Many hospitals have created their own unique protocol to address

Many hospitals have created their own unique protocol to address this aspect of management, such as Vanderbilt University Medical Center, which has published their hospital’s guidelines: for the first round of transfusion, 10 units of non-irradiated, uncrossed packed red blood cells, 4 units of AB negative plasma and 2 units of single donor platelets are sent by the blood bank; then for continued hemorrhage, bundles of blood products are sent containing 6 units of non-irradiated PRBCs, 4 units of thawed plasma and 2 units of single donor platelets [18]. in obstetrical patients if transfusion

is needed before type specific C188-9 or crossmatched blood can be obtained, if possible type-O, Rh-negative blood should be utilized because of future risk of Rh sensitization; however if not readily available

Rh-positive blood should not be withheld if clinically required.
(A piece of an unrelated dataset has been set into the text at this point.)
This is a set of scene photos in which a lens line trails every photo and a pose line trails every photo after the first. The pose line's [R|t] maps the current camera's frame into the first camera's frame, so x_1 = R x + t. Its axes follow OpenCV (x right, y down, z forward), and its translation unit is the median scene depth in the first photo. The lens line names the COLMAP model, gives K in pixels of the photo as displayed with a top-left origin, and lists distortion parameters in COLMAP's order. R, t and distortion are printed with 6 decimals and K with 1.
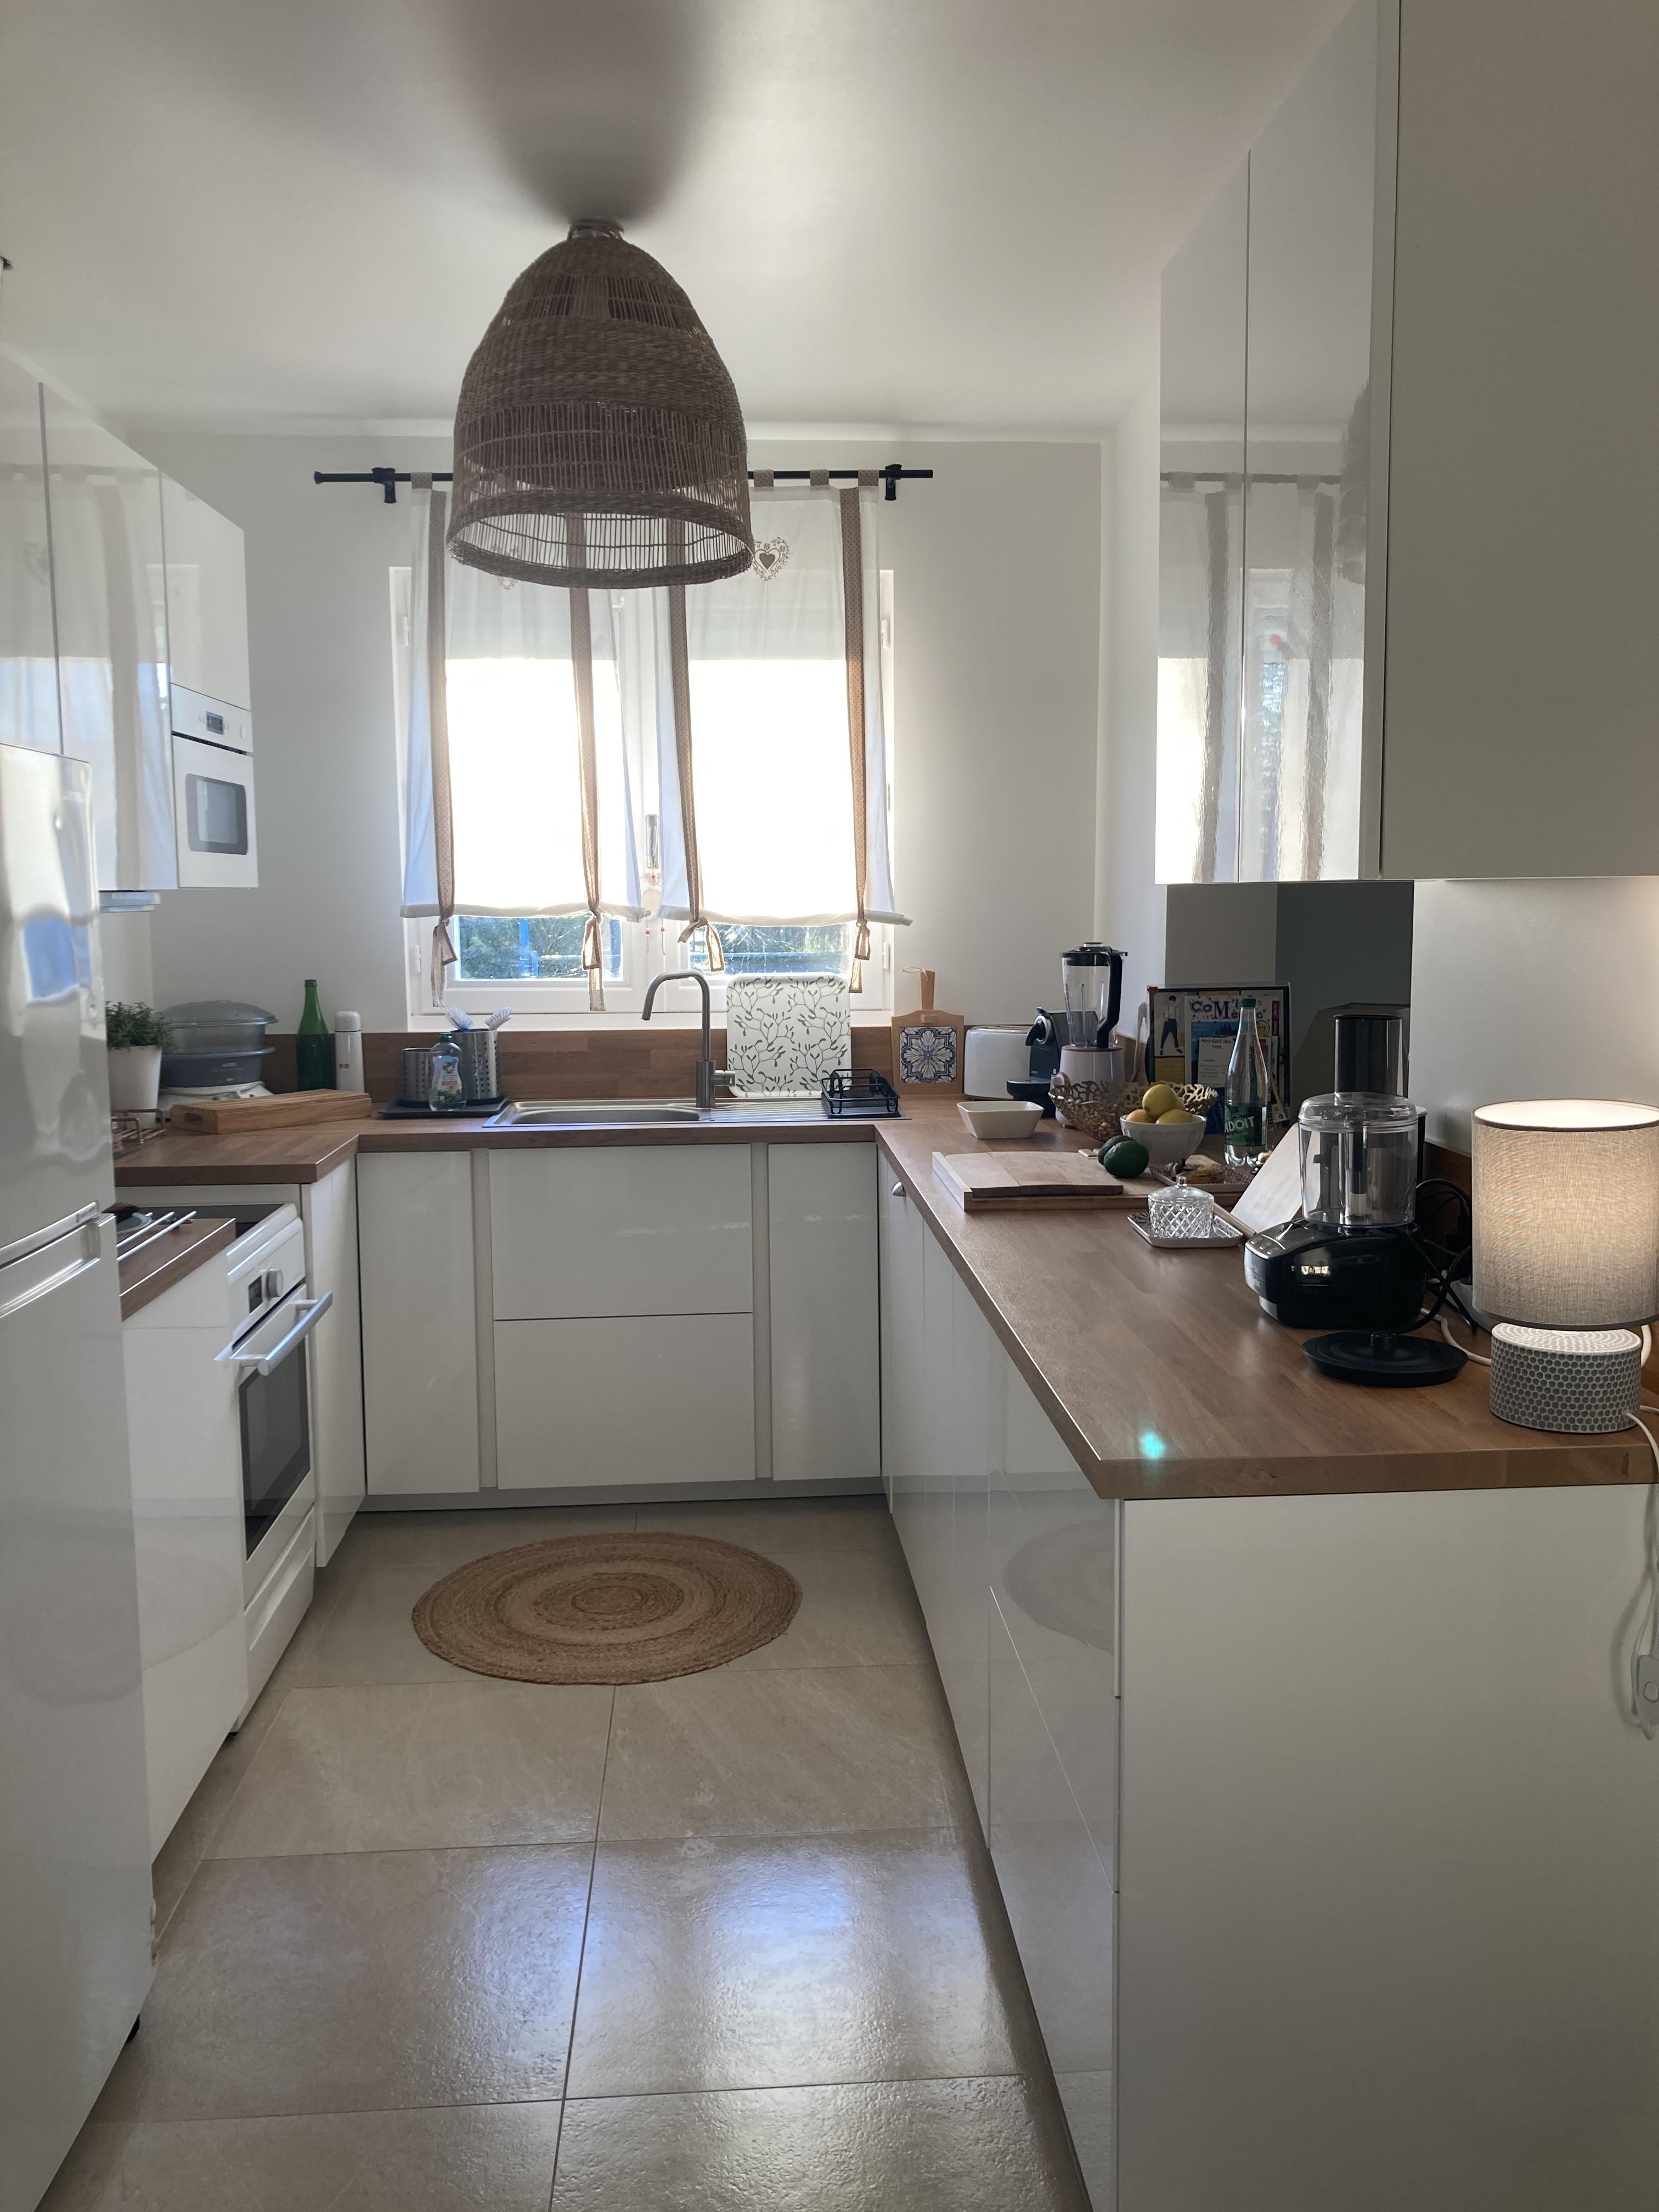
lens RADIAL K [[1795.6, 0, 829.5], [0, 1795.6, 1106.0], [0, 0, 1]] dist [0.177922, -0.534301]
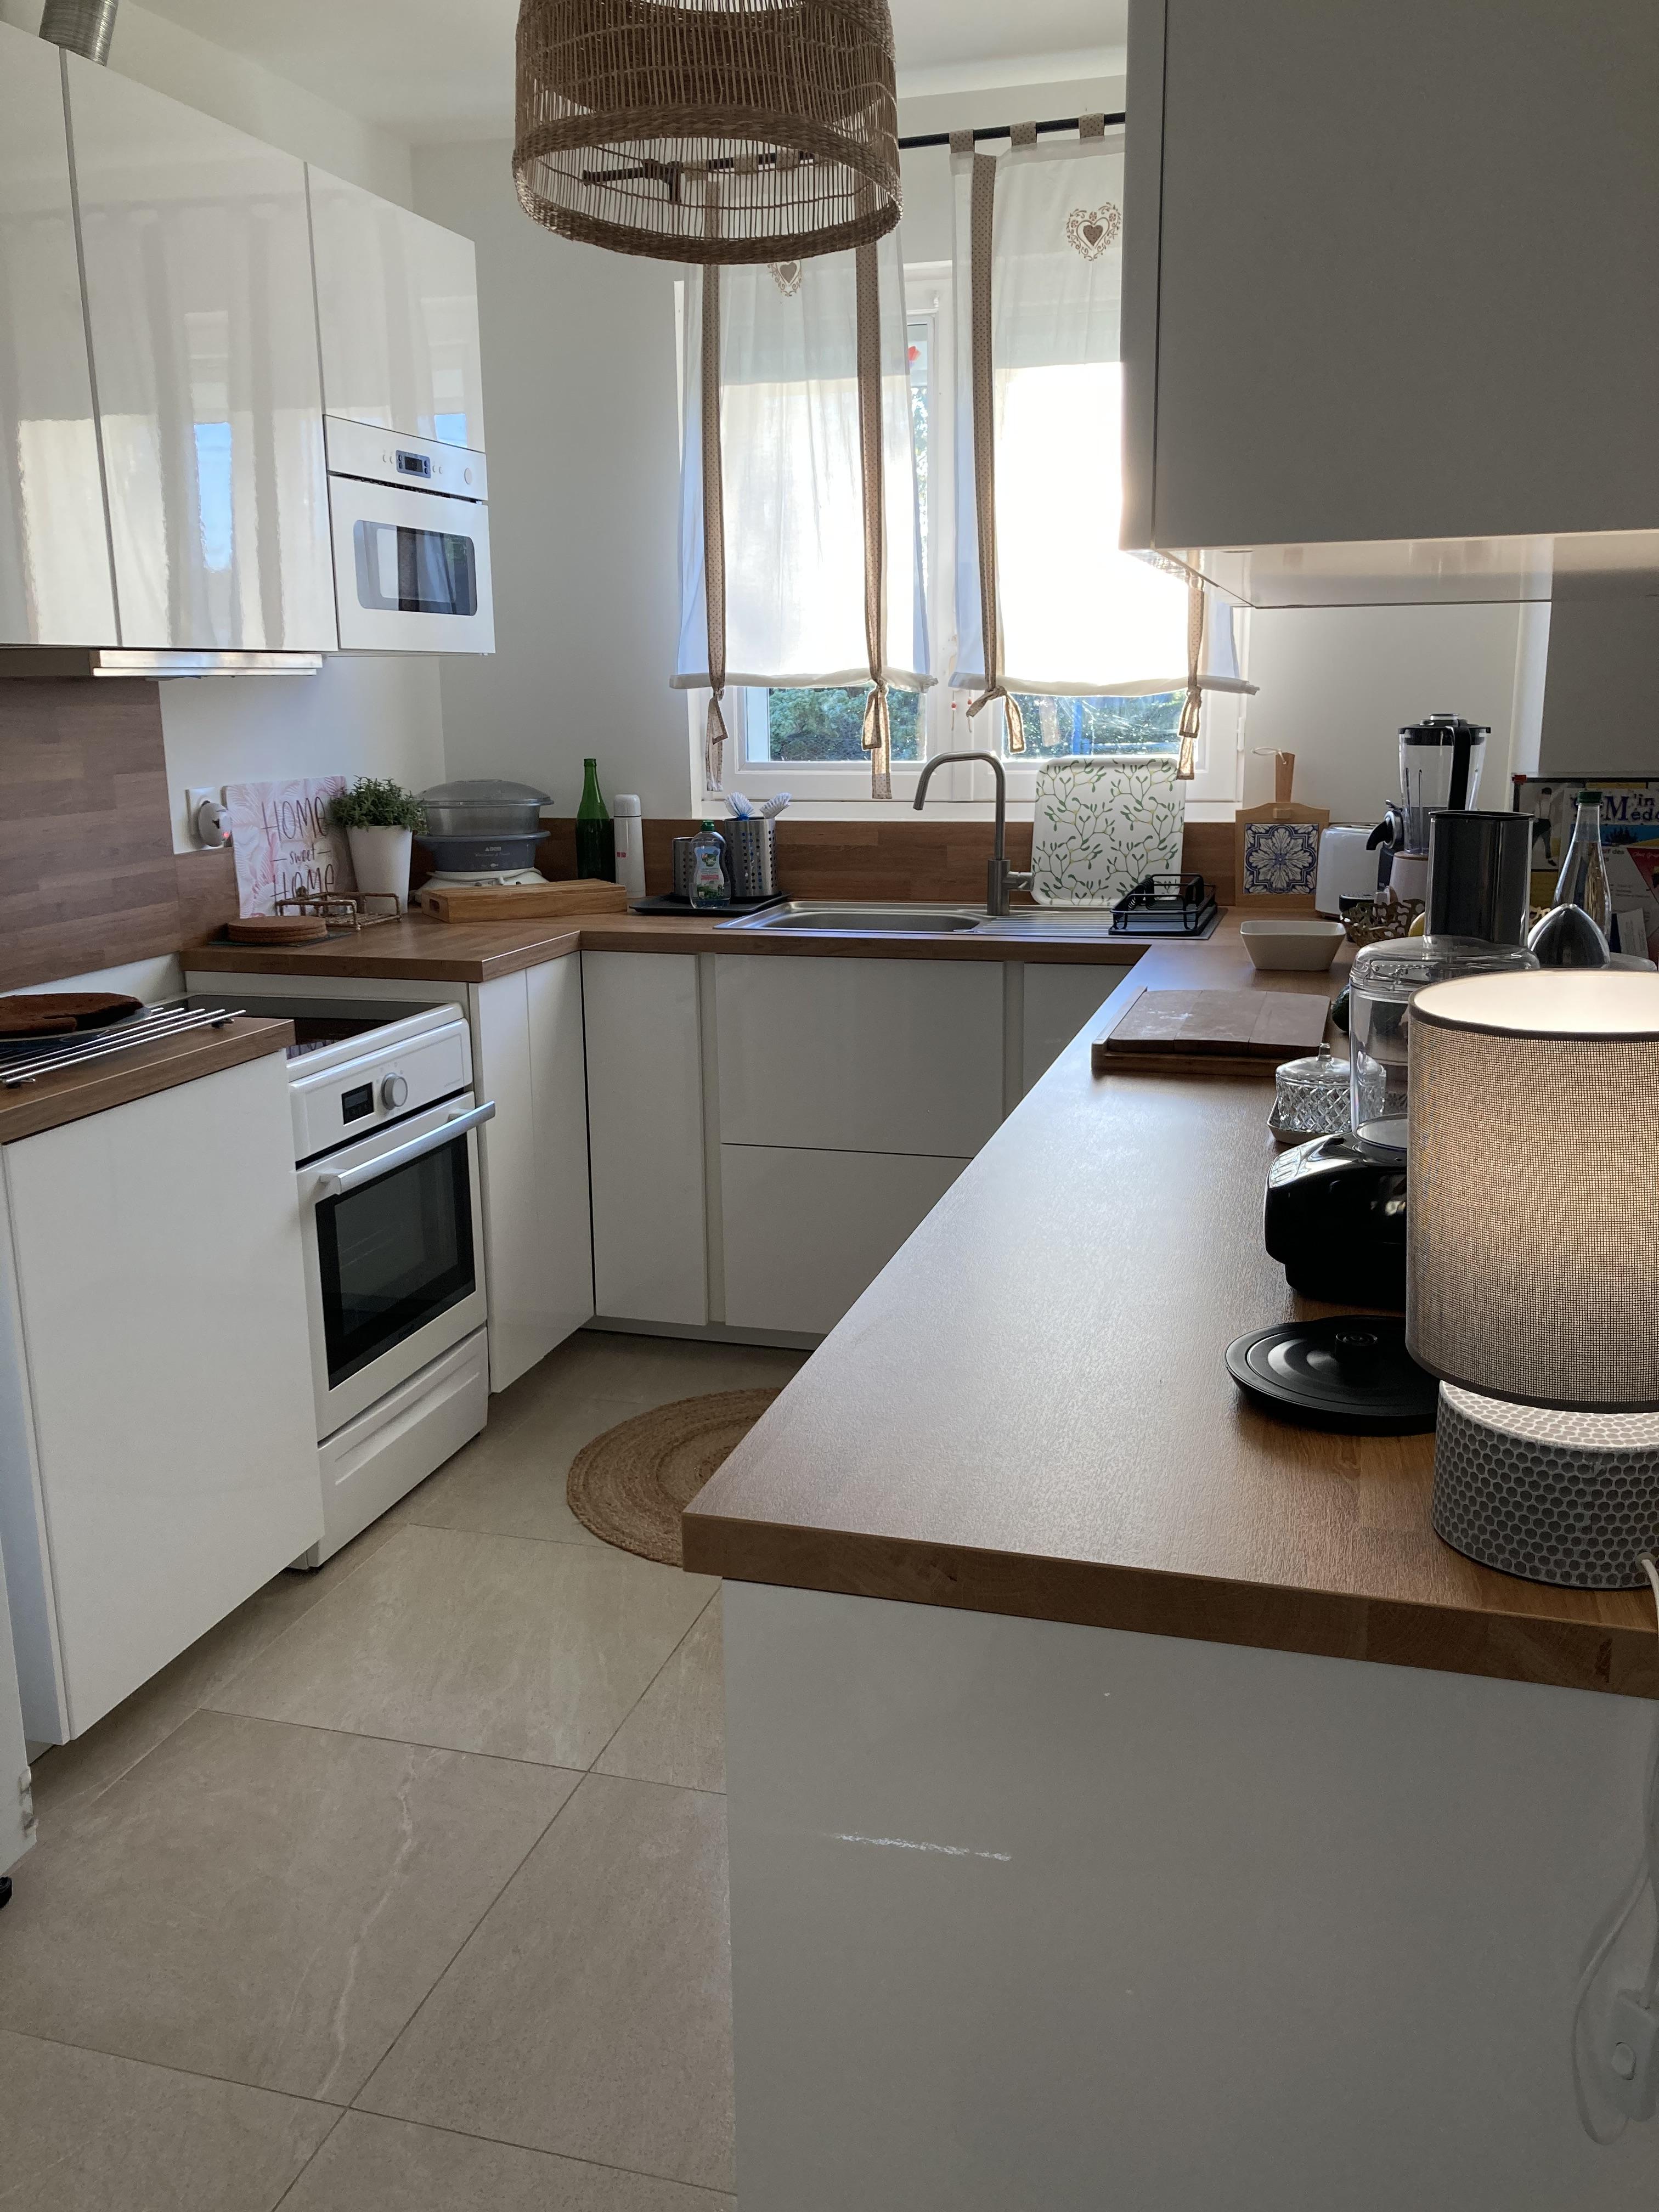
lens RADIAL K [[1795.6, 0, 829.5], [0, 1795.6, 1106.0], [0, 0, 1]] dist [0.177922, -0.534301]
pose [[0.940300, 0.074228, -0.332153, 0.149472], [-0.036146, 0.992188, 0.119403, -0.008732], [0.338421, -0.100268, 0.935637, 0.165361]]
The surgeon must be aware that hemolytic transfusion reactions with emergency non typed blood can reach up to 5% [19]. Escalated Medical Management If initial interventions fail to control postpartum hemorrhage, https://www.selleckchem.com/products/Belinostat.html a stepwise progression of medical therapy is available using uterotonics to facilitate contraction of the uterus. The first agent used is oxytocin. In the United States, oxytocin is typically administered after delivery of the placenta dosed at 10-20 units in 1000 mL of crystalloid solution, given intravenously (IV) and titrated to an in infusion

rate that achieves adequate uterine contractions. Less commonly, pheromone it can be given intramuscularly (IM) or intrauterine (IU). It is common practice to double the oxytocin in PPH, i.e., 40 units in 1 L, and safety/efficacy has been documented up to 80 units per liter of crystalloid [20]. Oxytocin is not bolused, as boluses can cause hypotension. Excessive oxytocin can cause water intoxication, as it resembles antidiuretic hormone. If there is not adequate uterine tone with oxytocin, the second line agent used will depend on the medications’ side effects and contraindications. Two classes of drugs are available: ergot alkaloids (methylergonovine) or prostaglandins (PGF2α, PGE1, and PGE2). Methylergonovine may be used, dosed as 0.2 mg IM and repeated 2-4 hrs later, as long as the patient does not have hypertension or preeclampsia. If the patient has contraindications to methylergonovine or if the hemorrhage is still non-responsive, 250 μg of 15-methylprostagandin F2α may be injected intramuscularly (IM) up to 3 times at 15-20 minute intervals (maximum dose 2 mg) [21]. Appropriate injection points include thigh, gluteal muscle or directly into the myometrium.